Data records:
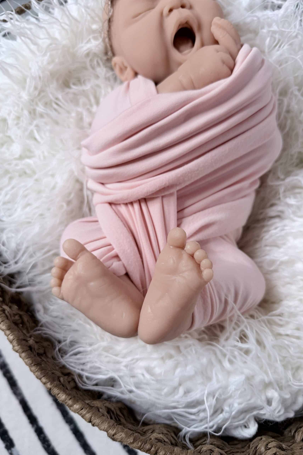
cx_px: 161
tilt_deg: -65.8
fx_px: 316
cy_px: 227
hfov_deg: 51.2
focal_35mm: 25
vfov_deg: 71.5
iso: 80
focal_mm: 6.76
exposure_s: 1/120
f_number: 1.78
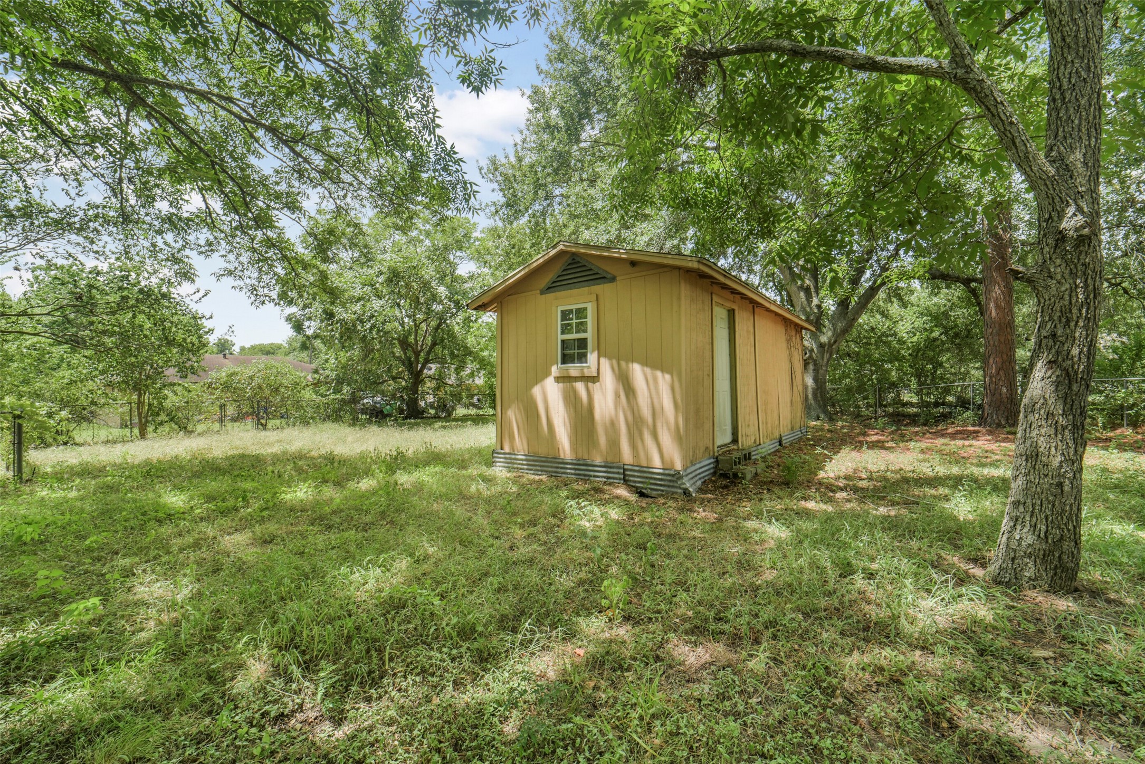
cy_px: 382
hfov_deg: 104.2
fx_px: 445
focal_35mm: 14
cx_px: 572
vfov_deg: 81.2
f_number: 11
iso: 500
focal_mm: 14
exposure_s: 1/250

> Assignment
Copy out every line of the data exactly, leaving the images behind.

> Answer box
cx_px: 161
tilt_deg: -65.8
fx_px: 316
cy_px: 227
hfov_deg: 51.2
focal_35mm: 25
vfov_deg: 71.5
iso: 80
focal_mm: 6.76
exposure_s: 1/120
f_number: 1.78
cy_px: 382
hfov_deg: 104.2
fx_px: 445
focal_35mm: 14
cx_px: 572
vfov_deg: 81.2
f_number: 11
iso: 500
focal_mm: 14
exposure_s: 1/250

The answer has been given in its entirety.